Attorney general Costas Clerides has ordered an investigation into whether comments by Morphou Bishop Neophytos constitute an offence.
In a written statement, Clerides said that he has written to police chief Kypros Michaelides asking police to investigate the possibility of a criminal offence in connection with the recent remarks by Bishop “on gays and related issues.”
Police spokesman Christos Andreou said that the police chief has ordered an immediate inquiry. The findings will be sent to the attorney general for further instructions, he added.
Yesterday, Costas Gavriellides — a former president of Cyprus’ LGBTI NGO Accept and currently an adviser to the president on multiculturalism, acceptance and respect for diversity, wrote to the attorney general asking him to look into the issue.
In his letter, Gavrielides had urged a change in legislation so that the launch of any legal proceedings for hate speech does not rest exclusively in the hands of a single body — the attorney general’s office.
To this comment, the attorney general countered that “before making such statements, it would be best the adviser to the president knows at least the basic provisions of the constitution and respects its institutions.”
Bishop Neophytos has found himself in the eye of the storm after excerpts of his speech at Akaki on June 25 went viral. He argued that men become homosexual if their mothers enjoy anal sex when pregnant with them and claimed that gay men ’emit an odour’.
And he said it was hypocritical to mourn for the two children murdered by convicted serial killer Nicos Metaxas because of the high abortion rate in Cyprus.
Political parties have slammed the statements while government spokesman Prodromos Prodromou issued a written statement late on Tuesday saying the remarks violated the legally protected principle of equality of all citizens and should be retracted.

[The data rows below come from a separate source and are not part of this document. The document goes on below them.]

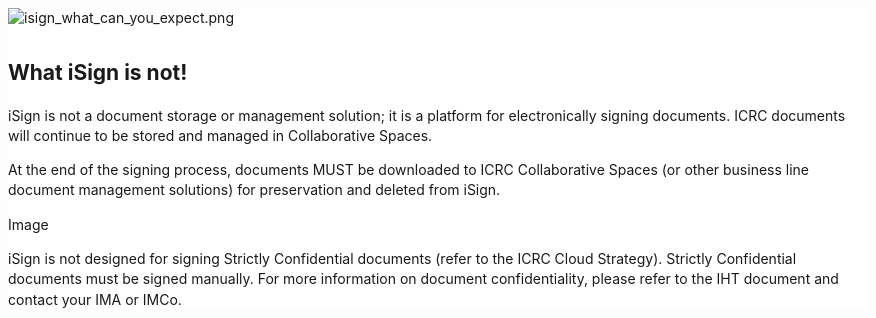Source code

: <img src="../media/isign_what_can_you_expect.png"
title="isign_what_can_you_expect.png" width="650" />


## What iSign is not!

iSign is not a document storage or management solution; it is a platform for electronically signing documents. ICRC documents will continue to be stored and managed in Collaborative Spaces.

At the end of the signing process, documents MUST be downloaded to ICRC Collaborative Spaces (or other business line document management solutions) for preservation and deleted from iSign.

Image

iSign is not designed for signing Strictly Confidential documents (refer to the ICRC Cloud Strategy). Strictly Confidential documents must be signed manually. For more information on document confidentiality, please refer to the IHT document and contact your IMA or IMCo.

And in a written statement, Maria Stylianou Lottidou, Commissioner for Administration and Protection of Human Rights said the remarks were racist as they contained the elements of denigration and rejection.
Bishop Chrysostomos of Kyrenia also stepped into the controversy saying that members of the clergy have no place in couples’ bedrooms.

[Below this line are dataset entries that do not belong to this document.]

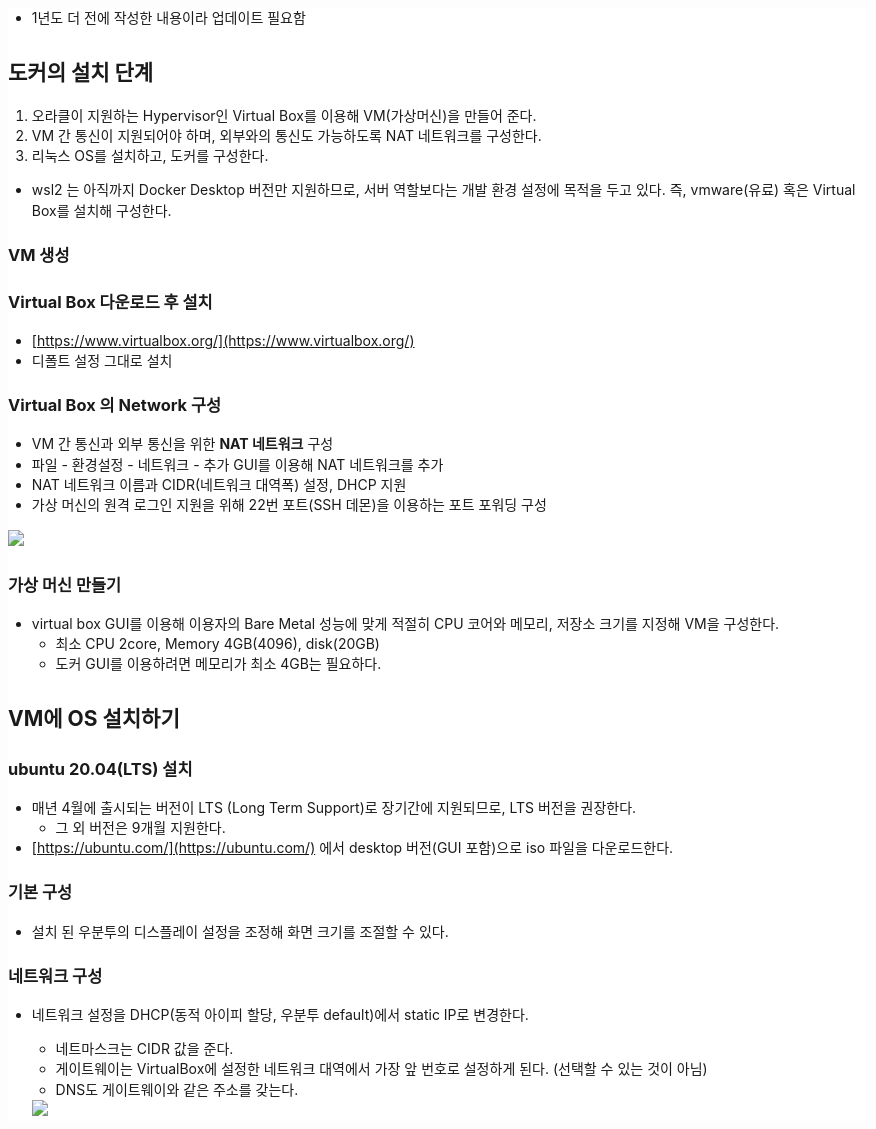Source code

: - 1년도 더 전에 작성한 내용이라 업데이트 필요함

## 도커의 설치 단계

1. 오라클이 지원하는 Hypervisor인 Virtual Box를 이용해 VM(가상머신)을 만들어 준다.
2. VM 간 통신이 지원되어야 하며, 외부와의 통신도 가능하도록 NAT 네트워크를 구성한다.
3. 리눅스 OS를 설치하고, 도커를 구성한다.
- wsl2 는 아직까지 Docker Desktop 버전만 지원하므로, 서버 역할보다는 개발 환경 설정에 목적을 두고 있다. 즉, vmware(유료) 혹은 Virtual Box를 설치해 구성한다.

### VM 생성
### Virtual Box 다운로드 후 설치

- [https://www.virtualbox.org/](https://www.virtualbox.org/)
- 디폴트 설정 그대로 설치

### Virtual Box 의 Network 구성

- VM 간 통신과 외부 통신을 위한 **NAT 네트워크** 구성
- 파일 - 환경설정 - 네트워크 - 추가 GUI를 이용해 NAT 네트워크를 추가
- NAT 네트워크 이름과 CIDR(네트워크 대역폭) 설정, DHCP 지원
- 가상 머신의 원격 로그인 지원을 위해 22번 포트(SSH 데몬)을 이용하는 포트 포워딩 구성

<img width=700 src="https://user-images.githubusercontent.com/62924471/211177169-136bb8a2-03d7-4762-8434-fdeeaab31ff0.png">

### 가상 머신 만들기

- virtual box GUI를 이용해 이용자의 Bare Metal 성능에 맞게 적절히 CPU 코어와 메모리, 저장소 크기를 지정해 VM을 구성한다.
    - 최소 CPU 2core, Memory 4GB(4096), disk(20GB)
    - 도커 GUI를 이용하려면 메모리가 최소 4GB는 필요하다.

## VM에 OS 설치하기

### ubuntu 20.04(LTS) 설치

- 매년 4월에 출시되는 버전이 LTS (Long Term Support)로 장기간에 지원되므로, LTS 버전을 권장한다.
    - 그 외 버전은 9개월 지원한다.
- [https://ubuntu.com/](https://ubuntu.com/) 에서 desktop 버전(GUI 포함)으로 iso 파일을 다운로드한다.

### 기본 구성

- 설치 된 우분투의 디스플레이 설정을 조정해 화면 크기를 조절할 수 있다.

### 네트워크 구성

- 네트워크 설정을 DHCP(동적 아이피 할당, 우분투 default)에서 static IP로 변경한다.
    - 네트마스크는 CIDR 값을 준다.
    - 게이트웨이는 VirtualBox에 설정한 네트워크 대역에서 가장 앞 번호로 설정하게 된다. (선택할 수 있는 것이 아님)
    - DNS도 게이트웨이와 같은 주소를 갖는다.
    
    <img width=400 src="https://user-images.githubusercontent.com/62924471/211177160-4541a0d3-207e-4a63-a100-2d84bbadb906.png">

In an announcement on Wednesday, Gavrielides said that this was the third time that he has written to the attorney general asking him to intervene on the specific issue.
“He is urged to confirm that it is homophobic speech and to suggest ways to start police inquiries,” he said.
Similar letters regarding attacks by the church on the LGBTI community had been sent in 2016 and in 2017, but the attorney general had not “reacted or replied,” Gavrielides said.
One month after the bishop’s statements and a week after what was sent went public, legal proceedings have not been launched, Gavrielides said on Wednesday adding that as a modern European country this is something that should be done without delay.
In the four years since adoption of the law on hate speech, police have not investigated a complaint nor legal proceedings taken against public homophobic or transphobic hate speech, even though there were instances when this was requested officially by organised groups, Gavrielides added.
The bishop’s comments are unscientific and irrational, constitute a clear case of public homophobic hate speech since with fabricated arguments it incites intolerance of the LGBTI community while at the same time it insults the parents of homosexuals and targets their mothers, Gavrielides concluded.